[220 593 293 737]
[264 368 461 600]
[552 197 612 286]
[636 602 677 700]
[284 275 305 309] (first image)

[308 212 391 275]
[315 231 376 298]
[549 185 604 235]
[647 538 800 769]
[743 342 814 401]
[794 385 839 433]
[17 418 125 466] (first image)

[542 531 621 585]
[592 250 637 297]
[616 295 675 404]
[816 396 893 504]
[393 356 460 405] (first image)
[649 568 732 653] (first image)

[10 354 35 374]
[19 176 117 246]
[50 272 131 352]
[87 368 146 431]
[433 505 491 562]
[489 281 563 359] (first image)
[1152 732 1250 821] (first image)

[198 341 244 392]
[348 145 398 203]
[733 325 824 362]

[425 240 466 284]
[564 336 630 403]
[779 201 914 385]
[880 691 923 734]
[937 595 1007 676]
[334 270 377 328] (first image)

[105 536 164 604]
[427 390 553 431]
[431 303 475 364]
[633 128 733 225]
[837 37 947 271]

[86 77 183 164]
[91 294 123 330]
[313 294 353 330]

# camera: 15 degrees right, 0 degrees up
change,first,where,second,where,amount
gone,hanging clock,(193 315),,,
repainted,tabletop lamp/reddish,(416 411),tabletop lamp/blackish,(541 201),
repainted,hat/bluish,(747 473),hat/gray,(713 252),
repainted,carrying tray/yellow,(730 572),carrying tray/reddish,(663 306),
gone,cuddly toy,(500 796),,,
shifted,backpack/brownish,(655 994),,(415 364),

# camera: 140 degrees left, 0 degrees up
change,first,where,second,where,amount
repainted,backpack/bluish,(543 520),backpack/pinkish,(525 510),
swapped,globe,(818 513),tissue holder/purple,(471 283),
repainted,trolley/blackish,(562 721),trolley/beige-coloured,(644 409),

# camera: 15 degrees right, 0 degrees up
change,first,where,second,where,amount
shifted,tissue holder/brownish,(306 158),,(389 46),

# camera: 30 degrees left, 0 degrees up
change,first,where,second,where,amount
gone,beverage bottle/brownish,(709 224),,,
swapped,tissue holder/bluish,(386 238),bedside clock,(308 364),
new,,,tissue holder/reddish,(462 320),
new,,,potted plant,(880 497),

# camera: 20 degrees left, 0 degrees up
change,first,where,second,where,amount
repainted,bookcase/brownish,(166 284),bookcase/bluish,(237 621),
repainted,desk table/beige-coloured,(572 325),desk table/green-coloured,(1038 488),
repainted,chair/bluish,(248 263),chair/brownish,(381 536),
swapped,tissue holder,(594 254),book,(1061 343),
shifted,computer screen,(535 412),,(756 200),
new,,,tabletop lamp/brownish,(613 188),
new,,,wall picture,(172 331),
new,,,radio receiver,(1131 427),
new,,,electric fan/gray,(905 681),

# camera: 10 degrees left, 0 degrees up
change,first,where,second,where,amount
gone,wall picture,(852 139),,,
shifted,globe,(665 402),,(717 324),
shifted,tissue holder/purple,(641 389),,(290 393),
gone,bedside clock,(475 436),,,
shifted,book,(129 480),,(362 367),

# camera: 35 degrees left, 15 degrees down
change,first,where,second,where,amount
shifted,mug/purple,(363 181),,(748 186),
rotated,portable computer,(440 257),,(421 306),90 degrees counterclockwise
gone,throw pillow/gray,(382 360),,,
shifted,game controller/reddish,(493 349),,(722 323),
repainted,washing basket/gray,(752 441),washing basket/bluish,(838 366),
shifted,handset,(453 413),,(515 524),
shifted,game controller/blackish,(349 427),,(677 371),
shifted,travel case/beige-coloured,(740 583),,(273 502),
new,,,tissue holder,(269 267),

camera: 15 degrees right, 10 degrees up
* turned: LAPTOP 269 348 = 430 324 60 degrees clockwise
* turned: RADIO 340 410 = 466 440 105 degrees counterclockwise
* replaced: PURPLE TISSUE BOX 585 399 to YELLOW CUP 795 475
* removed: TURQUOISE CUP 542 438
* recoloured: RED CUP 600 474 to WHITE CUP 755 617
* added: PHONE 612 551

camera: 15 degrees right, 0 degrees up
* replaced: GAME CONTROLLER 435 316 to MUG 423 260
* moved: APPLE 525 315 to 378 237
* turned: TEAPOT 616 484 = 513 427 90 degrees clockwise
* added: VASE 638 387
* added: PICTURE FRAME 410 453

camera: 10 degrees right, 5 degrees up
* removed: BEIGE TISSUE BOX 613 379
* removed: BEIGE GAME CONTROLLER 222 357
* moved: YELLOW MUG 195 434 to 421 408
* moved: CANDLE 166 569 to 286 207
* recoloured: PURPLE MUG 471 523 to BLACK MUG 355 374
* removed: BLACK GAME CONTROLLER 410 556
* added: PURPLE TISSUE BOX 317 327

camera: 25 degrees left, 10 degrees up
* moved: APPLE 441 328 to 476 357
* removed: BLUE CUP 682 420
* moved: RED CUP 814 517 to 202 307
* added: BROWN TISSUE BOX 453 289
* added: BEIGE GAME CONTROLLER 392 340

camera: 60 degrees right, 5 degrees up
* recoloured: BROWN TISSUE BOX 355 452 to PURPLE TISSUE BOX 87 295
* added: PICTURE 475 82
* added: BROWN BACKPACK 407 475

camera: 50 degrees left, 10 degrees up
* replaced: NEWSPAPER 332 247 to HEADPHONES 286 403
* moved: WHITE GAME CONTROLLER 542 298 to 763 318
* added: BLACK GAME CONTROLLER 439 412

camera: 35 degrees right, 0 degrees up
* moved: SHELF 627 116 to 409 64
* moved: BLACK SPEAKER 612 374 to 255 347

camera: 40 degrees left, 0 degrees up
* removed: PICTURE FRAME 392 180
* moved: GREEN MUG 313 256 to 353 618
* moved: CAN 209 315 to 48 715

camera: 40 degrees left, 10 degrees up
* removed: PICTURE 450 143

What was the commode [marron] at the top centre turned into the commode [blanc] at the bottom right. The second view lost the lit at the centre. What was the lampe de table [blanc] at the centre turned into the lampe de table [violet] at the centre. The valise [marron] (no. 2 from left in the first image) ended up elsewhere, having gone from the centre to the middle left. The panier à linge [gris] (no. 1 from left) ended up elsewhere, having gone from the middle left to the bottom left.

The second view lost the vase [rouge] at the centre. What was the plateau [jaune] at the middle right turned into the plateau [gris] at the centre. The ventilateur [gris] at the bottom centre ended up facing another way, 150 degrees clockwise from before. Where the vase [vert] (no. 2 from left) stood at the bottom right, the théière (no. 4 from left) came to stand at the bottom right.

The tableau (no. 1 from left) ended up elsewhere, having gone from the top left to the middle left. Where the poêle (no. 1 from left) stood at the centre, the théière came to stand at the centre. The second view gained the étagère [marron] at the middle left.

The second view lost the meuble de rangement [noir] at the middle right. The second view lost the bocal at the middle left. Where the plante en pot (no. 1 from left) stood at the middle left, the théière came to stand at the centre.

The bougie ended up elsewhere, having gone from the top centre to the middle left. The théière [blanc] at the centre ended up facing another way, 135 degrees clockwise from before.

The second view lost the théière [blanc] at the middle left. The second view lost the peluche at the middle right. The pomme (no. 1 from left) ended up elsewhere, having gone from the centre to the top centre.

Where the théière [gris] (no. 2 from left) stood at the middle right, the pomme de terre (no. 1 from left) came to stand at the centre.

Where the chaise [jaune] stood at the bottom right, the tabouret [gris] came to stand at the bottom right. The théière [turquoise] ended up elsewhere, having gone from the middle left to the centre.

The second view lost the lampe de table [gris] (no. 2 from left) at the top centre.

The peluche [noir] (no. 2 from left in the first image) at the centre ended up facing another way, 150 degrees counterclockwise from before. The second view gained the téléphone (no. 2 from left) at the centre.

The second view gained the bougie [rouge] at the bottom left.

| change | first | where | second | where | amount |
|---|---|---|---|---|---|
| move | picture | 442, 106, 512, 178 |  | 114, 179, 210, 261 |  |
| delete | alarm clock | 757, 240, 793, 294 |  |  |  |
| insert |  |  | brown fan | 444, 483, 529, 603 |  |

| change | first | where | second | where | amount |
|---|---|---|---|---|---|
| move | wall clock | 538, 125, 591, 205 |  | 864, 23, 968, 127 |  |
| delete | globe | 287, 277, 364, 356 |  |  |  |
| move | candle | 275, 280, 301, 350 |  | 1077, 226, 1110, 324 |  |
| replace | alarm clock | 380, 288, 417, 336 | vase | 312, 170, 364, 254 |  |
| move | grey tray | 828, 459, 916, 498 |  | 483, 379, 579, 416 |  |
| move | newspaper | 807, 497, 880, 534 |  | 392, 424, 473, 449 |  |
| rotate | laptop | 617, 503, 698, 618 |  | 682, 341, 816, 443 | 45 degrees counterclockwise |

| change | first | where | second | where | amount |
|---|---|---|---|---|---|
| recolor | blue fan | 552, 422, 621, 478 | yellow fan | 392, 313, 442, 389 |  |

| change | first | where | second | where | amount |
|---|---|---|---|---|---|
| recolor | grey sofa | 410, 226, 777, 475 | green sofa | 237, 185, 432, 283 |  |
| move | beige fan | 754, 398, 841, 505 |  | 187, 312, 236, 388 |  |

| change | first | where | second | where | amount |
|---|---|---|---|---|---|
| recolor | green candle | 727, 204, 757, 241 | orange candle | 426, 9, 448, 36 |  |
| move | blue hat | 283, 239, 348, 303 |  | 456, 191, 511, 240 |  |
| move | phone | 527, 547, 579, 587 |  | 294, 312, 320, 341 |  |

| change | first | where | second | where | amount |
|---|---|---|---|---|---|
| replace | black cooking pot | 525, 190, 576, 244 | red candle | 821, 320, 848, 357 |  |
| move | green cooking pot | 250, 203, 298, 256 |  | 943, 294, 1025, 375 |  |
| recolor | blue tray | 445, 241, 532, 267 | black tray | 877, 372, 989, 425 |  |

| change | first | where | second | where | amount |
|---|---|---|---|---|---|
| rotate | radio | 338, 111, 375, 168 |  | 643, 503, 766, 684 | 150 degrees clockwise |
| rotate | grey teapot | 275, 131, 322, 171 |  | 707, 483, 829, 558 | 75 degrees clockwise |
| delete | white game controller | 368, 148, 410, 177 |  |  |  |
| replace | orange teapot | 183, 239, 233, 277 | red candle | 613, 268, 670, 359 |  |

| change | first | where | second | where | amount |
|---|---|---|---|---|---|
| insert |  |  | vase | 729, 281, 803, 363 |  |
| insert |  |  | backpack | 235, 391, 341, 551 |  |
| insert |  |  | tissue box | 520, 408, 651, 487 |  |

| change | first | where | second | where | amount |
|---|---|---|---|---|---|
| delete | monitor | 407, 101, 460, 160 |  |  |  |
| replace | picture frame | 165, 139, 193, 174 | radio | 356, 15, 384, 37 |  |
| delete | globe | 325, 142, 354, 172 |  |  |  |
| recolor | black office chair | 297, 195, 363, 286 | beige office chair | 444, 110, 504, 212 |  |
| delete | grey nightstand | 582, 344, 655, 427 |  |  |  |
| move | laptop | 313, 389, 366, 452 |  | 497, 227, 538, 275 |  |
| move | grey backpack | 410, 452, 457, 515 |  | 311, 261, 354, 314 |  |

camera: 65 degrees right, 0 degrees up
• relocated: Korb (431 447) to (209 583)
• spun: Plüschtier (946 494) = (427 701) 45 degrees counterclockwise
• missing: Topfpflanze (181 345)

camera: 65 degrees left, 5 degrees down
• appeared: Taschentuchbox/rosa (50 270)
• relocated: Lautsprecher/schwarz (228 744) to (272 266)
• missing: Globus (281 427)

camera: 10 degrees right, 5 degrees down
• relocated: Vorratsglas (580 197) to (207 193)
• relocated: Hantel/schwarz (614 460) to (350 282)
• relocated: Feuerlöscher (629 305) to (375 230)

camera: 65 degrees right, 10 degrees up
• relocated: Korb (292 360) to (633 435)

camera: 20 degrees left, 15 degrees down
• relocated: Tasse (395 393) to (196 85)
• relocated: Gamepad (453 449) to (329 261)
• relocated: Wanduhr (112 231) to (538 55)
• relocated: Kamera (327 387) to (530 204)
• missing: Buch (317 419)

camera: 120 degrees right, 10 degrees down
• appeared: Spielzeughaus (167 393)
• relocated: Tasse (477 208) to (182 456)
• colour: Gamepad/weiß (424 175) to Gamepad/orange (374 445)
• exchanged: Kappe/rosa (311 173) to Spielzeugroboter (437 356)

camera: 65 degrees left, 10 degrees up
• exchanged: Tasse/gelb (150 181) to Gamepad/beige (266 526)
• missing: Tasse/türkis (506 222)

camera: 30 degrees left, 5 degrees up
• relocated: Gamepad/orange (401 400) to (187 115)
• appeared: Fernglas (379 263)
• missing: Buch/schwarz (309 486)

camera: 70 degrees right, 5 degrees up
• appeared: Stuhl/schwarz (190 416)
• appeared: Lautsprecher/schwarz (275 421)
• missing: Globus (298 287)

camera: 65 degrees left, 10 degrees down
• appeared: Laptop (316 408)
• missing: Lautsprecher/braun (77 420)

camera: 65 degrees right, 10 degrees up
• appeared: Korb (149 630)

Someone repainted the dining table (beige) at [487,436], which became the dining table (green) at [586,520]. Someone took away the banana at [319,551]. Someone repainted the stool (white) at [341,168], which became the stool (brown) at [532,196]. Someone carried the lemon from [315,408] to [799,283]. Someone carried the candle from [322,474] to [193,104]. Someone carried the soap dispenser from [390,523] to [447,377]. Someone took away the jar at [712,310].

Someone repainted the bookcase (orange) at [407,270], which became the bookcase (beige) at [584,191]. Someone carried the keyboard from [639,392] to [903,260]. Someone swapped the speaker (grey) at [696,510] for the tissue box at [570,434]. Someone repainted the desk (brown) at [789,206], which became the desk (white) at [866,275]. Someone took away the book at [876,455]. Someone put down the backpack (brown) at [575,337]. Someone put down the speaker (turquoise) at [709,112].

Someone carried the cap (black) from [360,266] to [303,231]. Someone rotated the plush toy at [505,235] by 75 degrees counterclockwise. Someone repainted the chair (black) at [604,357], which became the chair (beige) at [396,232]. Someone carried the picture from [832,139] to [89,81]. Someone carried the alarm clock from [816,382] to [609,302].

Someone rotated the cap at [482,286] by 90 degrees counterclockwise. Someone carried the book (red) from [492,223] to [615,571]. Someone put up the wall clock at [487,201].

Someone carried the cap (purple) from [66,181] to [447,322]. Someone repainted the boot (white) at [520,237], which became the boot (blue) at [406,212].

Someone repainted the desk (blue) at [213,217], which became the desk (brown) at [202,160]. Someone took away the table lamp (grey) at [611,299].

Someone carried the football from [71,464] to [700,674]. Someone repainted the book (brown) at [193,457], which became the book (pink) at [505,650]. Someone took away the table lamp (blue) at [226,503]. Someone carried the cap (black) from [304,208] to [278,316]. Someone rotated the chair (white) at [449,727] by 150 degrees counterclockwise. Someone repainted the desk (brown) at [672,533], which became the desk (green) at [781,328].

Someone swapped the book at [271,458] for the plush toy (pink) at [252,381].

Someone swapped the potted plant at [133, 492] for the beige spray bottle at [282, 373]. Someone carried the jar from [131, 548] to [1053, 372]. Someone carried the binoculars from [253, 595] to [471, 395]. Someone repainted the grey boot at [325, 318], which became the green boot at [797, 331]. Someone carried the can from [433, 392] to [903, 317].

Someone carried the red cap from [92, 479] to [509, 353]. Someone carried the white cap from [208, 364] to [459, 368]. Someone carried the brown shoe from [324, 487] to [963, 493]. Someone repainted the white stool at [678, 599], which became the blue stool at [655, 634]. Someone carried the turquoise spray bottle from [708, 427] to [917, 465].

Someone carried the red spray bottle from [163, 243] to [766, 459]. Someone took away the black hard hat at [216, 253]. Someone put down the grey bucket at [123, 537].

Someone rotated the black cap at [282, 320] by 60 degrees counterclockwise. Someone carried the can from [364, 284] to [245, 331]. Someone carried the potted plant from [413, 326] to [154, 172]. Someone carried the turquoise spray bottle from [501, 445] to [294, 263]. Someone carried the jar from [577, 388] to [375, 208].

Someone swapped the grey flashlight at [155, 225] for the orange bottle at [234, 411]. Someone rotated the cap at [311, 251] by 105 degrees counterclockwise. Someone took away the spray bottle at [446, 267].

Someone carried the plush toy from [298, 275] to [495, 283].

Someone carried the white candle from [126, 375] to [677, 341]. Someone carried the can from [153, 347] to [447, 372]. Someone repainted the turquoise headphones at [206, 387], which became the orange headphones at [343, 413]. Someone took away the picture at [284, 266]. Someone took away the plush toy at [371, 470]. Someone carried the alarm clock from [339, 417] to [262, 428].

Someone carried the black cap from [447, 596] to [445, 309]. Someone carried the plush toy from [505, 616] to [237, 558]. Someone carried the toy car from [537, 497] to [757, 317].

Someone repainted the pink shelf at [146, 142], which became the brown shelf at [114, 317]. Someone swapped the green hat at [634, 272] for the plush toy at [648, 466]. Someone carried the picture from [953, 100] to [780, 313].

◆ ◆ ◆ ◆

WHAT TO DO. An exact, complete copy of the lines above from the one with "to (209 583)" through the one with "701) 45 degrees counterclockwise" is the whole answer.

REPLY TO THE TASK.
• relocated: Korb (431 447) to (209 583)
• spun: Plüschtier (946 494) = (427 701) 45 degrees counterclockwise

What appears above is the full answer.